Soon after graduating law school in 1976 and starting his career at Philip H. Corboy & Associates, Robert A. Clifford tried his first case representing a man hit by a train after he cut around a railroad gate.
Clifford thought the trial went well, until the judge allowed a directed verdict.
Clifford called Leonard M. Ring, one his mentors, for guidance.
“He encouraged me to take an appeal,” he said. “If you were on trial and had an issue, you could call him up and he would freely give advice.”
Clifford followed Ring’s advice and ultimately had the trial court’s decision reversed.
On Friday, Clifford received the Leonard M. Ring Lifetime Achievement Award from the Illinois Trial Lawyers Association. The award is given to someone who, among other things, “has the standards of Leonard, the work ethics of Leonard and the commitment to ITLA that Leonard had.”
As a young lawyer, Clifford said he admired Ring.
“I was very fortunate to have known him,” he said.
In an interview with the Daily Law Bulletin last week, before the ITLA dinner, Clifford also recognized the late Philip H. Corboy, his boss for his first decade in law.
Clifford, 68, first met Corboy during a presentation at DePaul University College of Law.
“I was taken a back by [Corboy], he was so impressive,” Clifford said. “He made litigation sound exciting and alive and complicated and worth pursuing on behalf of people who need help at the time when some of the worst things happen in their lives.”
From that encounter, Clifford pursued a clerkship with Corboy and was hired after graduation.
“Phil Corboy has been a mentor to so many outstanding lawyers in this community including me. I count my blessings everyday that I met him,” Clifford said. “Like Leonard Ring, Corboy was a strong advocate for victims’ rights and tried to be role model for young lawyers.”
Clifford worked at Corboy’s firm, until 1984 when he opened his own firm.
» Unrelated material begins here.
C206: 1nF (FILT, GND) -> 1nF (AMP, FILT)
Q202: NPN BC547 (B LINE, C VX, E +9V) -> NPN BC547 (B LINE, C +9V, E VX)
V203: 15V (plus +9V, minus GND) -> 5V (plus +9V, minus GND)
In 1994, Clifford merged the firm with Corboy & Demetrio, but he returned to his own practice one year later.
Dan L. Boho, a partner at Hinshaw & Culbertson LLP, said Clifford is a worthy competitor who always remained a gentleman.
“He can be a very aggressive advocate for his client and yet be very professional and courteous in his dealings with people on the same side and opposite side of the case,” Boho said. “He has a folksy manner and common sense way of presenting a case.”
Boho said he believes Clifford has assumed the role Corboy filled as a resource for younger plaintiff’s lawyers.
“Bob really took the mantle that had been worn by Phil, who helped mentor lawyers, who then went on their own much like Bob did,” Boho said.
Richard L. Pullano, founder of Pullano Law Offices, spent 11 years working at Clifford Law Offices before opening his own practice in 1998.
“He teaches you what it takes to get the best result,” he said.
One lesson he learned from Clifford: There is no substitute for time, and you have to outwork your competition.
“He’s never content. He’s always looking for a new and better way to be a trial lawyer,” Pullano said. “We are in a world where lawyers get trashed and bashed all the time. … He loves the profession.”
Another protege, Timothy S. Tomasik, worked with Clifford for 15 years before starting Tomasik Kotin Kasserman LLC in 2013 with co-founders Shawn S. Kasserman and Daniel M. Kotin.
“For decades, Bob has been fiercely devoted to ITLA’s mission to serve and protect the rights of the people and families we all represent,” Tomasik said.
“He has made enormous contributions to our profession in terms of his time, energy, creativity and financially,” he said.